| TAREFAS A REALIZAR |
1. Liste os tipos de escrita que Marcus, no texto de apresentação no blog, diz que vai alternar.
2. Prolongue o texto de apresentação de Marcus no blog a partir da última frase.

| TEXTO EM ESTUDO |
********************
Do Marcus e da Arte.

Saudações.

É com prazer que hoje estreio neste blog. E almejo, sobretudo, contribuir, na medida do possível, para a pensante discussão que aqui se sitia. Ora, a existência desse blog muito me é amigável, posto que a multi-disciplinaridade aqui vigora, fomentando um círculo de inter-debates, vozes que se dialogam, podendo complementarem-se ou tensionarem-se. De qualquer forma, a dialética, o dia-lógos, ocorre.

Quanto a mim, Marcus, sou apenas alguém que é. E no mais, restrinjo-me a alternar entre breves considerações sobre arte, contos, poemas e o que mais o real me permitir. E para que inicialmente algo eu diga, deixo-vos a primeira entre muitas das considerações sobre a Arte que se seguirão.
********************
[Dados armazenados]
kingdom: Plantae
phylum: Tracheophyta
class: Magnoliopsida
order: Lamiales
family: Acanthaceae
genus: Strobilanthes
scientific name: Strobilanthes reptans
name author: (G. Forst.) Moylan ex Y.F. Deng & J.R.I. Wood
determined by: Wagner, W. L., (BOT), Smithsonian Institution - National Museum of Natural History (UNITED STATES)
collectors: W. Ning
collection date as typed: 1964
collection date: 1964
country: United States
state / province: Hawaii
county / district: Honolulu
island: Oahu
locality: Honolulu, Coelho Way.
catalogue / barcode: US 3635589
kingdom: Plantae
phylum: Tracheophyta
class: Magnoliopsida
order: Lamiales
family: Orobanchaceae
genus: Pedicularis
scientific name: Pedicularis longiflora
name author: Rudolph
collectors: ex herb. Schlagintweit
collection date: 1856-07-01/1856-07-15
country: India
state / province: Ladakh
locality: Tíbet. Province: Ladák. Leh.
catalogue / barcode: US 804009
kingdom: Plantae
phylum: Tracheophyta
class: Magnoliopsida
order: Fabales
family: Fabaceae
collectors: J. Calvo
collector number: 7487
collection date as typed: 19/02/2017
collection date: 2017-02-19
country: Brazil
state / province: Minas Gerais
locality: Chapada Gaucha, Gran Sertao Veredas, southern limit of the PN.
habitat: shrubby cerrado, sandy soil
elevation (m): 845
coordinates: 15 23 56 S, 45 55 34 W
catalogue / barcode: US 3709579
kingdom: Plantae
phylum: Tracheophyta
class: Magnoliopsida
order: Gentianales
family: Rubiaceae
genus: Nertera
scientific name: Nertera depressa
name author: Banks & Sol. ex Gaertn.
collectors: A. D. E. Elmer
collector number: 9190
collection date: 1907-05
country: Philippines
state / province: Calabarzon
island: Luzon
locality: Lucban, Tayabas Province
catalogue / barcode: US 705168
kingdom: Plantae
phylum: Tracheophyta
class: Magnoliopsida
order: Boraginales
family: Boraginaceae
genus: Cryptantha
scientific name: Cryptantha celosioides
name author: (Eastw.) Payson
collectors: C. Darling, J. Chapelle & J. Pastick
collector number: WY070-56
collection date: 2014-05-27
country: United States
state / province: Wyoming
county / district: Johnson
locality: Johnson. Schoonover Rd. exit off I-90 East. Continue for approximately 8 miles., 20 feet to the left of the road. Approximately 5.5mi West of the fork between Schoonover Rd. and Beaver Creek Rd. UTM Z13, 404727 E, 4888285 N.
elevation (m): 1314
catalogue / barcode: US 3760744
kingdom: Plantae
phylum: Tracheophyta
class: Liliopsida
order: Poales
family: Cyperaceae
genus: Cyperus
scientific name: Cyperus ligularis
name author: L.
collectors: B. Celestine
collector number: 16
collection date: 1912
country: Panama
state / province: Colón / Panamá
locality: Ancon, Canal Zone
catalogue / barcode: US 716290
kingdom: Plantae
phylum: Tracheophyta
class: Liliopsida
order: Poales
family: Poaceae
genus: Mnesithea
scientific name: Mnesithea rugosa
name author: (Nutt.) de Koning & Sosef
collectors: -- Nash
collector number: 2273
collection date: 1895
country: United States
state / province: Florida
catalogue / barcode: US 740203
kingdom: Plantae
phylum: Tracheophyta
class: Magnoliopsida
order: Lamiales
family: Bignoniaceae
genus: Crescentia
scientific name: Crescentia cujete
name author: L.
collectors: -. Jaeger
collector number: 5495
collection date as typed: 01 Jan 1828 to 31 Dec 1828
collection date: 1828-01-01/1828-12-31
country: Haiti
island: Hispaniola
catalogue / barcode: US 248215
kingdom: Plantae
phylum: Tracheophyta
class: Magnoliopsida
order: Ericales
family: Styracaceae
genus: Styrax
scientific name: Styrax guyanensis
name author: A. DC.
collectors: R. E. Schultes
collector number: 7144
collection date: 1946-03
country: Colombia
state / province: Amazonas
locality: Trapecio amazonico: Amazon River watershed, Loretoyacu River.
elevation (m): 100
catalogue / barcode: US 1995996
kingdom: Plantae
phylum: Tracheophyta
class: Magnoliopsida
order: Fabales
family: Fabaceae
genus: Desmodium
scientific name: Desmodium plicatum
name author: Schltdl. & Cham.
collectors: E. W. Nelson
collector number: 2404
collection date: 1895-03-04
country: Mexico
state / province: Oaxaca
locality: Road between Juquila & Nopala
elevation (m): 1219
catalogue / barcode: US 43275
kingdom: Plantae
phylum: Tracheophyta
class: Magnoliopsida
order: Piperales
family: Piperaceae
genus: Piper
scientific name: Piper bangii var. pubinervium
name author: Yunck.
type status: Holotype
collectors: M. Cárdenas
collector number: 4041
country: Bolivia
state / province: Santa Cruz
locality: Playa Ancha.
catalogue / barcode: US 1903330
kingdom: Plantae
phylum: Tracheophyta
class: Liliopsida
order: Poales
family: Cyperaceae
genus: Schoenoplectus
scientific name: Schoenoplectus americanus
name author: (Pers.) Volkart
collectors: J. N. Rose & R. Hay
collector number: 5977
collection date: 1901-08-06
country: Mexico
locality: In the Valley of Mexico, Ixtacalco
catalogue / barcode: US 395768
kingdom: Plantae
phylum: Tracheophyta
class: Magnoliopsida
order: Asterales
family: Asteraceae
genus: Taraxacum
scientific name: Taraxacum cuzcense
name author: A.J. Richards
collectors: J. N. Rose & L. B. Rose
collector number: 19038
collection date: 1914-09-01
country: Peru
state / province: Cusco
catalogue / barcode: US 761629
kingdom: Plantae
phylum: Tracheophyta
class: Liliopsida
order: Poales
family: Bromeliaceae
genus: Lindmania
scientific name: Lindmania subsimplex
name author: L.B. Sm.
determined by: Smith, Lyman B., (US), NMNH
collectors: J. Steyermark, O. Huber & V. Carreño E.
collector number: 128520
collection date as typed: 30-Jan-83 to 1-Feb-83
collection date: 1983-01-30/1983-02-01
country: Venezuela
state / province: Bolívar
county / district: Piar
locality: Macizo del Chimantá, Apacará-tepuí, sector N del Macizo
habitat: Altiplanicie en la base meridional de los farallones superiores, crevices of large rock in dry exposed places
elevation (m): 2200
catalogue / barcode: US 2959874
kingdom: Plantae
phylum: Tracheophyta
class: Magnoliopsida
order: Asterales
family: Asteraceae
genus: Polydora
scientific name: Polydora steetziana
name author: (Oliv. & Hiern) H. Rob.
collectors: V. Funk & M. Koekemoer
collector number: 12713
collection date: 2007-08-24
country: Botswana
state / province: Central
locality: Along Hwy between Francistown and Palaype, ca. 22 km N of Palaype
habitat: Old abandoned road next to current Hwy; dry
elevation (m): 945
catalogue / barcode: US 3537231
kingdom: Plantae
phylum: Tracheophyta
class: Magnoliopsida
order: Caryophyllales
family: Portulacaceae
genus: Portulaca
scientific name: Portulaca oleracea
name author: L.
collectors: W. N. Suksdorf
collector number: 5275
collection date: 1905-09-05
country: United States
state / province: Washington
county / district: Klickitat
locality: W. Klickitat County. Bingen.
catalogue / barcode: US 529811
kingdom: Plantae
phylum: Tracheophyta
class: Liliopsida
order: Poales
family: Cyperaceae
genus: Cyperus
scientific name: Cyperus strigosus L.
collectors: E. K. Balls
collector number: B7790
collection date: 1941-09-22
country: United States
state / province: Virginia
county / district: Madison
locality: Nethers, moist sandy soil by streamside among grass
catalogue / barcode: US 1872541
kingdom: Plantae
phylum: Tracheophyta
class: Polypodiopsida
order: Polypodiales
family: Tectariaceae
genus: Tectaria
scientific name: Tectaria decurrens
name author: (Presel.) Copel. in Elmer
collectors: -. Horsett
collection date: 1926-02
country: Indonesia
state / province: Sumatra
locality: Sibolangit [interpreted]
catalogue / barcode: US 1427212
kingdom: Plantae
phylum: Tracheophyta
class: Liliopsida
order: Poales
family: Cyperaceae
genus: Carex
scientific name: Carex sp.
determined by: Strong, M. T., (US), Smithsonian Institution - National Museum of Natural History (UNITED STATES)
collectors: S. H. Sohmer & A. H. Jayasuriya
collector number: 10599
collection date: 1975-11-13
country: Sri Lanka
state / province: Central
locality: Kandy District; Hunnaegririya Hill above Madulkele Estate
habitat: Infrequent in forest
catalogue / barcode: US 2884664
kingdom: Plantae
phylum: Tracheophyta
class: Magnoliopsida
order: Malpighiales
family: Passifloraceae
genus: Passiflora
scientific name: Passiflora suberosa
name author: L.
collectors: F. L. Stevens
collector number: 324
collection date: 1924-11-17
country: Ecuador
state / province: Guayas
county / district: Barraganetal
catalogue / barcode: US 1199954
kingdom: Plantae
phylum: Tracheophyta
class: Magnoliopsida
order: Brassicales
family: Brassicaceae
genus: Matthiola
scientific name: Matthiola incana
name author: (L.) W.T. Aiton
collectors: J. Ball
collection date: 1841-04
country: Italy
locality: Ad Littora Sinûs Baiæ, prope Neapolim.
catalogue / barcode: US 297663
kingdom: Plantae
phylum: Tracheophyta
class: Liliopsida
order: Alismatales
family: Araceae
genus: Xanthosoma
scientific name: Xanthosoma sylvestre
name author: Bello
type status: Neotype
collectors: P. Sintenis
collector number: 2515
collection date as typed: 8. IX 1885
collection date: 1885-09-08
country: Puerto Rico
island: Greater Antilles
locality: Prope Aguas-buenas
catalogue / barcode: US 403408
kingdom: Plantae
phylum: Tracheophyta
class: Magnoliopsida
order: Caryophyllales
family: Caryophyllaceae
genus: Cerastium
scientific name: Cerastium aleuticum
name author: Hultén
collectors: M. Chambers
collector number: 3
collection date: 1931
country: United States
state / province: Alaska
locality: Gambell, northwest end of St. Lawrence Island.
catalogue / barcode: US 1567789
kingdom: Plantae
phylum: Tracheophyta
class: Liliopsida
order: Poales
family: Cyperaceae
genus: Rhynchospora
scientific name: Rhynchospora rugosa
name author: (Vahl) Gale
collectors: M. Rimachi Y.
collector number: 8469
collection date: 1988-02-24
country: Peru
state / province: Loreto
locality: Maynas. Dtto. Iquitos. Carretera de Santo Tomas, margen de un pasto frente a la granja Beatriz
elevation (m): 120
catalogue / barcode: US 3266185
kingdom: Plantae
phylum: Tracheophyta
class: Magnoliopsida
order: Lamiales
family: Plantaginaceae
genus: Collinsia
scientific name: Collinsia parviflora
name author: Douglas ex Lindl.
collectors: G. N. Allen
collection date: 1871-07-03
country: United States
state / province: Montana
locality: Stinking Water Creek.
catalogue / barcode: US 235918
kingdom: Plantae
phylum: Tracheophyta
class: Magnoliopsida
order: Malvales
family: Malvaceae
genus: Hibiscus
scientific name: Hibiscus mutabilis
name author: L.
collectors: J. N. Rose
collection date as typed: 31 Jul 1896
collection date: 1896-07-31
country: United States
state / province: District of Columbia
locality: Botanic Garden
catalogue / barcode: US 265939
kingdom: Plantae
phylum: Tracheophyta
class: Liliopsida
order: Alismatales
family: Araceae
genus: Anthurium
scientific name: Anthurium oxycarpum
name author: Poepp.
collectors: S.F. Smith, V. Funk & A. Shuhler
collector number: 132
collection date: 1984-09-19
********************
| RESPOSTAS POR TAREFA |
1. Breves considerações sobre arte, contos e poemas.

2.
#1 Arte e a realidade

A verdade é que por trás das obras de arte há muito mais do que toda a importância estética. Arrisco-me até a dizer que, se fossem completamente desprezadas as vaidades estéticas da obra de arte, ainda assim teria ela seu valor absoluto sobre a vida humana: o de compositor por excelência da realidade.
Muito mais do que meras e estúpidas representações miméticas da realidade, a obra de arte se estabelece como potência criadora. Tudo que se dá enquanto obra de arte, necessária e obrigatoriamente, é.
Portanto, quais sejam as coisas ditas, a exemplo, na obra de Pessoa, são coisas reais e magnanimamente verdadeiras. E são por si mesmas, quando realizadas, independendo do que já é para serem.